The eye salve was called "collyrium," probably a reference to how it was applied—that is, in the form of plaster or a poultice.
Christ, always the quintessential teacher, integrated these well-known facts about Laodicea into His spiritual message about them. He warned against a lukewarm, self-sufficient and self-satisfied attitude:
"I know your works, that you are neither cold nor hot. I could wish you were cold or hot. So then, because you are lukewarm, and neither cold nor hot, I will vomit you out of My mouth. Because you say, 'I am rich, have become wealthy, and have need of nothing'—and do not know that you are wretched, miserable, poor, blind, and naked—I counsel you to buy from Me gold refined in the fire, that you may be rich; and white garments, that you may be clothed, that the shame of your nakedness may not be revealed; and anoint your eyes with eye salve, that you may see. As many as I love, I rebuke and chasten. Therefore be zealous and repent" (Revelation 3:15-19).

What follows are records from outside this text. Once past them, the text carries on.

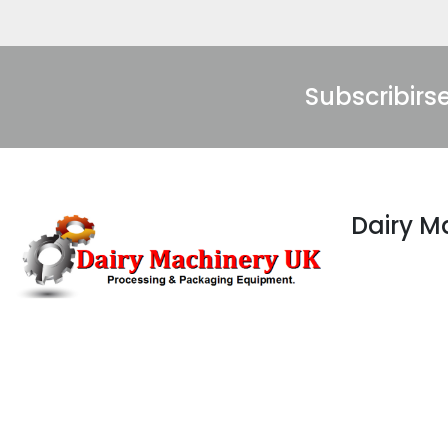
Subscribirs
Dairy 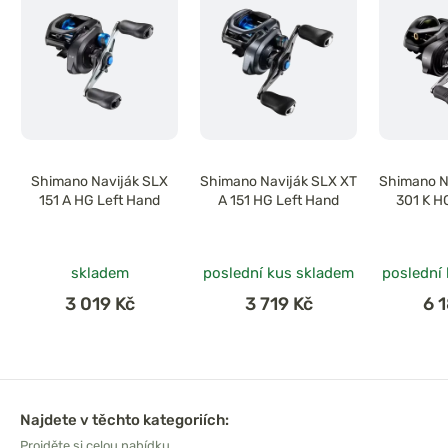
Shimano Naviják SLX
Shimano Naviják SLX XT
Shimano N
151 A HG Left Hand
A 151 HG Left Hand
301 K H
skladem
poslední kus skladem
poslední
3 019 Kč
3 719 Kč
6 
Najdete v těchto kategoriích:
Projděte si celou nabídku.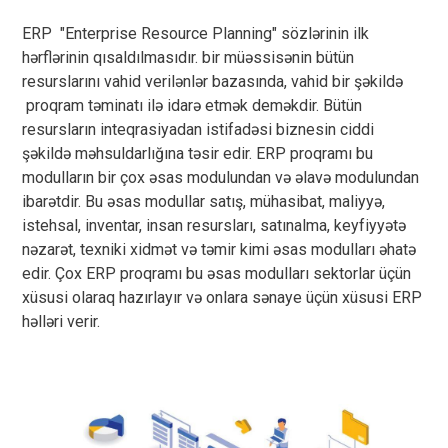
ERP "Enterprise Resource Planning" sözlərinin ilk
hərflərinin qısaldılmasıdır. bir müəssisənin bütün
resurslarını vahid verilənlər bazasında, vahid bir şəkildə
proqram təminatı ilə idarə etmək deməkdir. Bütün
resursların inteqrasiyadan istifadəsi biznesin ciddi
şəkildə məhsuldarlığına təsir edir. ERP proqramı bu
modulların bir çox əsas modulundan və əlavə modulundan
ibarətdir. Bu əsas modullar satış, mühasibat, maliyyə,
istehsal, inventar, insan resursları, satınalma, keyfiyyətə
nəzarət, texniki xidmət və təmir kimi əsas modulları əhatə
edir. Çox ERP proqramı bu əsas modulları sektorlar üçün
xüsusi olaraq hazırlayır və onlara sənaye üçün xüsusi ERP
həlləri verir.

Then Jesus said the same thing about the spiritual lessons He drew from Laodicea that He said about each of the seven churches: "He who has an ear, let him hear what the Spirit says to the churches" (Revelation 3:22).

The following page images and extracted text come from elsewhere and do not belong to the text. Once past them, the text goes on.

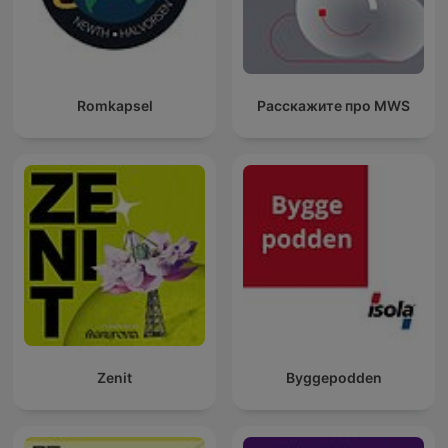
Romkapsel
Расскажите про MWS
Zenit
Byggepodden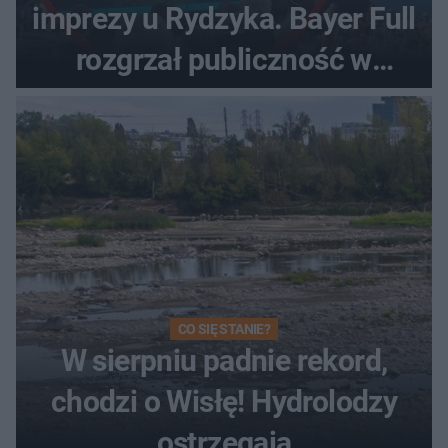
imprezy u Rydzyka. Bayer Full
rozgrzał publiczność w
Toruniu
CO SIĘ STANIE?
W sierpniu padnie rekord,
chodzi o Wisłę! Hydrolodzy
ostrzegają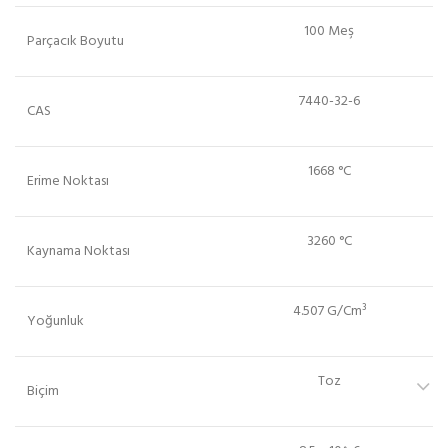
100 Meş
Parçacık Boyutu
7440-32-6
CAS
1668 °C
Erime Noktası
3260 °C
Kaynama Noktası
4.507 G/Cm³
Yoğunluk
Toz
Biçim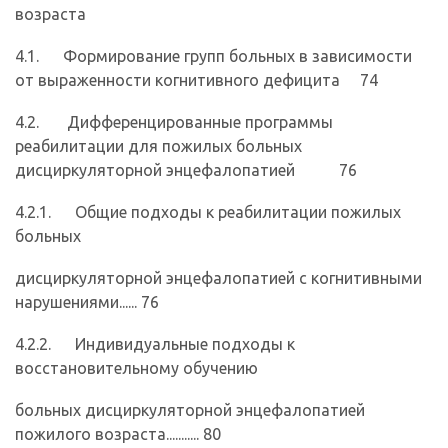
возраста
4.1. Формирование групп больных в зависимости
от выраженности когнитивного дефицита 74
4.2. Дифференцированные программы
реабилитации для пожилых больных
дисциркуляторной энцефалопатией 76
4.2.1. Общие подходы к реабилитации пожилых
больных
дисциркуляторной энцефалопатией с когнитивными
нарушениями...... 76
4.2.2. Индивидуальные подходы к
восстановительному обучению
больных дисциркуляторной энцефалопатией
пожилого возраста........... 80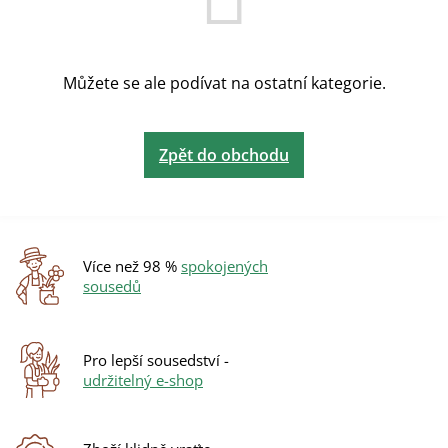
Můžete se ale podívat na ostatní kategorie.
Zpět do obchodu
Více než 98 %
spokojených
sousedů
Pro lepší sousedství -
udržitelný e-shop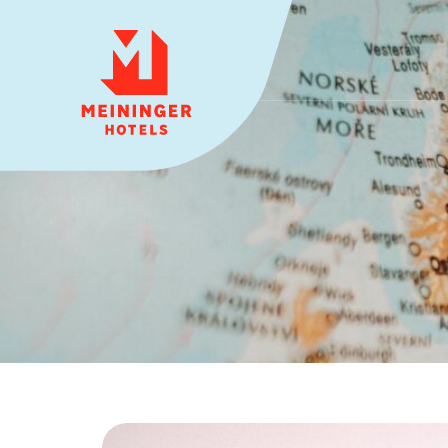
MEININGER HOTELS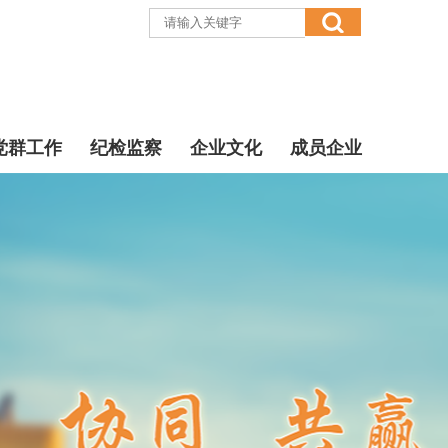
党群工作
纪检监察
企业文化
成员企业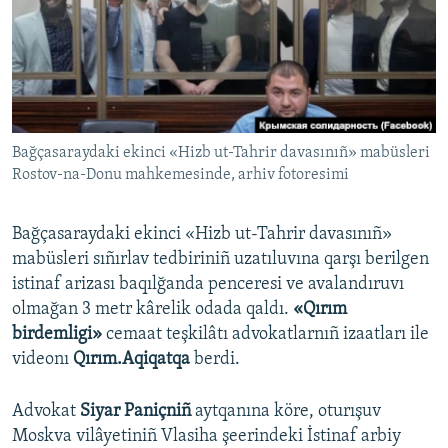
Русский
Українською
QOŞULIÑIZ!
Bağçasaraydaki ekinci «Hizb ut-Tahrir davasınıñ» mabüsleri
Rostov-na-Donu mahkemesinde, arhiv fotoresimi
RFE/RS bütün saytları
Bağçasaraydaki ekinci «Hizb ut-Tahrir davasınıñ»
mabüsleri sıñırlav tedbiriniñ uzatıluvına qarşı berilgen
istinaf arizası baqılğanda penceresi ve avalandıruvı
olmağan 3 metr kârelik odada qaldı.
«Qırım
birdemligi»
cemaat teşkilâtı advokatlarnıñ izaatları ile
videonı
Qırım.Aqiqatqa
berdi.
Advokat
Siyar Paniçniñ
aytqanına köre, oturışuv
Moskva vilâyetiniñ Vlasiha şeerindeki İstinaf arbiy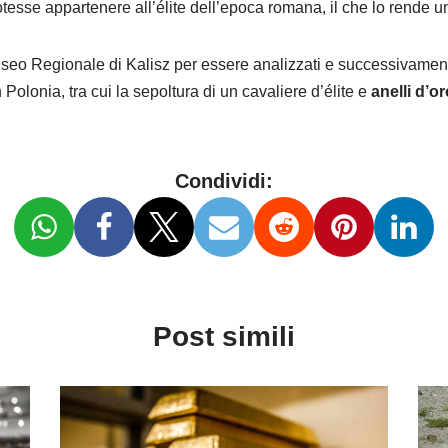
 potesse appartenere all’élite dell’epoca romana, il che lo rende 
 Museo Regionale di Kalisz per essere analizzati e successivamen
Polonia, tra cui la sepoltura di un cavaliere d’élite e
anelli d’o
Condividi:
Post simili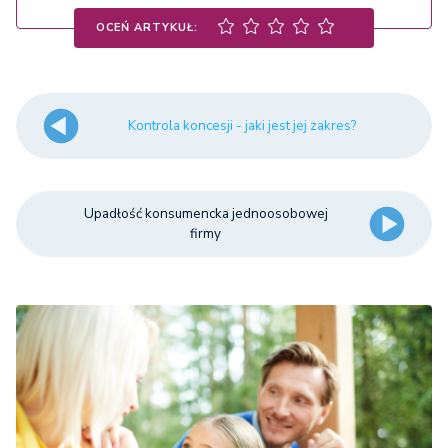
OCEŃ ARTYKUŁ:
Kontrola koncesji - jaki jest jej zakres?
Upadłość konsumencka jednoosobowej
firmy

It is entirely possible that Jesus also intended to embed a chronological prophecy of successive eras, each characterized by the predominant strengths and weaknesses of the seven churches and the cities in which they were located. In recent years, some Christians seem to focus more on that possibility than on what we can know with certainty—that we need to apply all of the messages to all of the churches to ourselves. Is there anything helpful or godly in one person or group pointing a finger of judgment, declaring another person or group to be "Laodiceans"? But, on the other hand, it is wise for each of us to be on guard against the Laodicean weaknesses in ourselves.